Bab LVII

1.6K 184 36
                                    

Jnanaloka bersedekap dan menatap Jayantaka dengan tajam.

"Kau tahu apa?"

"Aku yakin dia tidak seperti yang kau tuduhkan. Walaupun jarang bertemu, aku yakin dia tidak seburuk dugaanmu."

Jnanaloka tak menyahut.

"Begini, aku sudah mencari tahu latar belakangnya. Guru juga pernah mengatakannya. Jadi, aku yakin dia bukanlah...."

"Dia. Bunian."

Jnanaloka memotong kalimat Jayantaka, menekankan tiap kata-katanya dan mengucapkannya dengan menahan kegeraman.

"Apa kau punya buktinya?"

"Hei, dengar. Jangan sekali-sekali mendebat rajamu, Jayantaka. Kau bisa dianggap makar."

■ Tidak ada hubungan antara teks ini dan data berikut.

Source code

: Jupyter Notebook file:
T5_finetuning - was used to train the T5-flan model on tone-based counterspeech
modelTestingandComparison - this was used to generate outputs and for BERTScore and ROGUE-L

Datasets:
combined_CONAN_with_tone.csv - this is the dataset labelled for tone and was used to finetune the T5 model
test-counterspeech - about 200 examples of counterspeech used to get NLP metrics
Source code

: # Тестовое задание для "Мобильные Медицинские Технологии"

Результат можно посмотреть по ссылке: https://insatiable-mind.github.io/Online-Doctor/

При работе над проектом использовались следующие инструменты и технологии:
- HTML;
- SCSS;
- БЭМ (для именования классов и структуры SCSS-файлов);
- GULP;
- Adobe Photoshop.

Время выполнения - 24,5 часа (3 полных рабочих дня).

Jayantaka mendesah. "Maafkan aku. Tapi kurasa kau berlebihan. Aku mengenalnya sejak kecil. Dhyanindhita juga mengenalnya. Aku sangat yakin dia bukan bunian."

"Kau jangan bodoh, Jayantaka."

"Dan kenapa kau begitu yakin?"

Sang Prabu tersenyum miring seolah mengejek, senyum yang berarti aku-sudah-tahu-kenyataannya-dan-kau-masih-teguh-dengan-kebodohanmu.

"Karena aku sudah bertemu ibunya."

Dan mata Jayantaka pun melebar. Ia membuka mulutnya namun tidak jadi bicara. Sedangkan Jnanaloka mengangkat dagunya dengan angkuh.

Tampaknya sang Raja sangat percaya diri. Ia begitu yakin dengan apa yang diucapkannya. Ia sangat percaya pada kata-kata yang diucapkannya sendiri. Yakin akan apa yang telah didengarnya beberapa hari sebelumnya.

Ketika itu ia tengah sendiri. Pengawalnya baru saja pergi mengikuti perintahnya menyiapkan perbekalan untuk berburu keesokan harinya. Jnanaloka melangkah sendiri menuju halaman belakang tempat ia biasa berlatih memanah.

Namun ketika ia tiba di tikungan terakhir sebelum mencapai halaman, seseorang menghentikannya. Saking terkejutnya sampai Jnanaloka undur beberapa langkah.

"Siapa kau?"

"Di mana kau mengurung Prasasti?"

Dia seorang perempuan. Cantik mempesona. Pakaiannya bagus dan terlihat halus. Entah kain apa yang dipakainya. Ia memiliki mata yang sangat tajam. Dan berwarna kuning terang.

Dan Jnanaloka tahu dia bukanlah manusia biasa.

"Untuk apa kau mencarinya?"

"Aku mau membebaskan dia."

Jnanaloka terbahak. "Kau? Mau membebaskan dia? Memangnya kau siapa? Apa kau tahu kau sedang berhadapan dengan siapa?"

Perempuan itu memandang Jnanaloka dari atas ke bawah lalu ke atas lagi. Ia menatap mahkota di kepala Jnanaloka dan menyimpulkan sesuatu.

"Kau raja Puranggahu?" tanyanya memastikan.

"Ya. Aku raja Puranggahu. Berlututlah sekarang!"

Bukan hanya tidak melakukan perintah Jnanaloka, perempuan itu malah berbinar. Wajahnya sumringah.

"Kebetulan sekali. Aku tidak perlu repot-repot mencarimu. Sekarang tunjukkan padaku di mana Prasasti berada."

"Hei, jangan kurang ajar kau."

Cepat-cepat perempuan itu menggerakkan telunjuknya yang lentik sembari menggelengkan kepalanya dua kali. "Aku tidak main-main, Raja. Cepat beritahu aku."

Jnanaloka bukan tidak menyadari siapa perempuan di depannya. Ia memang tidak mengenalnya, akan tetapi ia mengetahui perempuan itu jenis yang tidak mudah untuk ditaklukkan. Ayahnya pernah mengatakan agar jangan sampai lengah menghadapi orang seperti dia.